Giant SHRIMP Poised To Target Big Questions With Tiny Ion Beam

June 03, 1998

Picture the solar nebula, that hot cloud of gas and dust that collapsed to form our solar system. Where did the gas and dust molecules come from? And what was the sequence of events that transformed them from a swirling amorphous blob into the well-organized planets and atmospheres that we know today?

A brand new $2.5 million, 12-ton instrument called the SHRIMP arrived at Stanford this past April and is poised to answer these and other fundamental questions about the origins of our Earth and solar system. The SHRIMP is not a time machine, and it's not an overgrown crustacean.
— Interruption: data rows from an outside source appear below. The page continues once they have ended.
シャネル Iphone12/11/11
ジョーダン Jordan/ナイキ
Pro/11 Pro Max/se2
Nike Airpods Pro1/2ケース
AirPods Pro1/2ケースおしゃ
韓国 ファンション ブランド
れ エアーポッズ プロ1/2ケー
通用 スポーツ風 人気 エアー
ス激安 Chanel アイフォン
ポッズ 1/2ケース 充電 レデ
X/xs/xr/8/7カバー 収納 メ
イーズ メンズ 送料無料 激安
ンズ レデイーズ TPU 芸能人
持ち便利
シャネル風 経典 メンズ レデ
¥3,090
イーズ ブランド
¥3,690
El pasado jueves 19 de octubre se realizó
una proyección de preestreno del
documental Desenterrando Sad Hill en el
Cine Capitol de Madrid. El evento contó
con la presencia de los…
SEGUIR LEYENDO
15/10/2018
It's a Sensitive High Resolution Ion MicroProbe, arguably the most coveted instrument of its type in the world, equaled only by its twin at the Australian National University in Canberra, where both machines were designed and built.
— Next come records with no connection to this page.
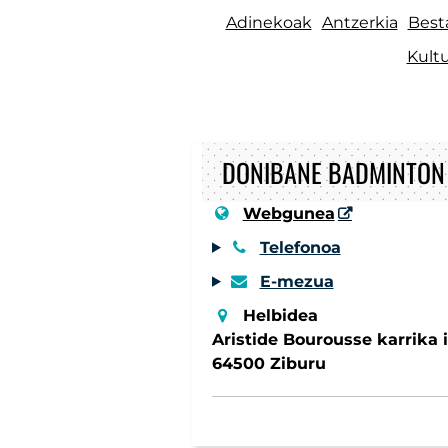
Adinekoak
Antzerkia
Best
Kultu
DONIBANE BADMINTON
Webgunea
Telefonoa
E-mezua
Helbidea
Aristide Bourousse karrika i
64500 Ziburu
This is the machine whose predecessors determined the ages of the oldest minerals on Earth in 1983, the oldest rocks on Earth (3.96 billion years) in 1989, and the oldest minerals in the solar system (4.56 billion years) in 1992.
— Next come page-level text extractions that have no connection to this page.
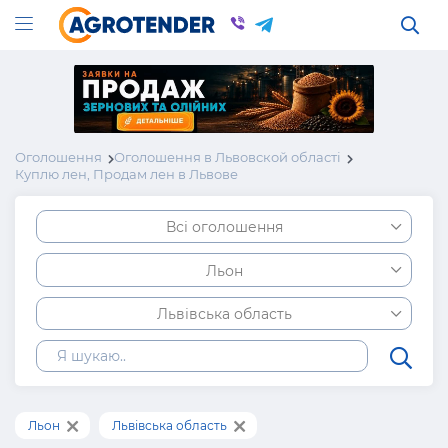
Оголошення
Оголошення в Львовской області
Куплю лен, Продам лен в Львове
Всі оголошення
Льон
Львівська область
Льон
Львівська область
The SHRIMP was purchased jointly by the Stanford School of Earth Sciences and the U.S. Geological Survey as a result of an agreement signed in 1989. Geological and environmental sciences Professor Gary Ernst, who was dean of earth sciences at the time, saw the SHRIMP as a remarkable opportunity to attract collaborative world-class geochemical research to Stanford and to enhance ties with the U.S. Geological Survey.

The SHRIMP is located in the basement of the Green Earth Sciences building and operates under the direction of Trevor Ireland, assistant professor in geological and environmental sciences, who came to Stanford from the Australian National University, and Joe Wooden of the U.S. Geological Survey. Brad Ito, also of the USGS, plays a critical role as full-time electronics technician. Mike McWilliams, associate professor of geophysics and geological and environmental sciences at Stanford, and Charlie Bacon of the USGS contribute to planning and coordinating the SHRIMP's busy research schedule.

Earth and planetary scientists already are lining up to get bits of their favorite rocks into the new SHRIMP, because this machine is not only shiny-new, super-fast and highly precise, it's also very easy to use. Give it a tiny grain of Earth, Mars, interstellar dust or other solid material, and the SHRIMP can divine the exact chemical constituents of the sample down to minuscule differences in atomic mass within 15 minutes. Four sample analyses per hour, 30-some analyses per day ­ that's enough information to satisfy a data junkie's habit indefinitely.

Rocks and minerals that Stanford scientists are preparing for the SHRIMP include bits of stardust from very old meteorites, minerals from far-traveled sedimentary basins in western Canada, and samples from deep crustal rocks coughed up by volcanoes in the Bering Strait region, near the border between Alaska and Russia.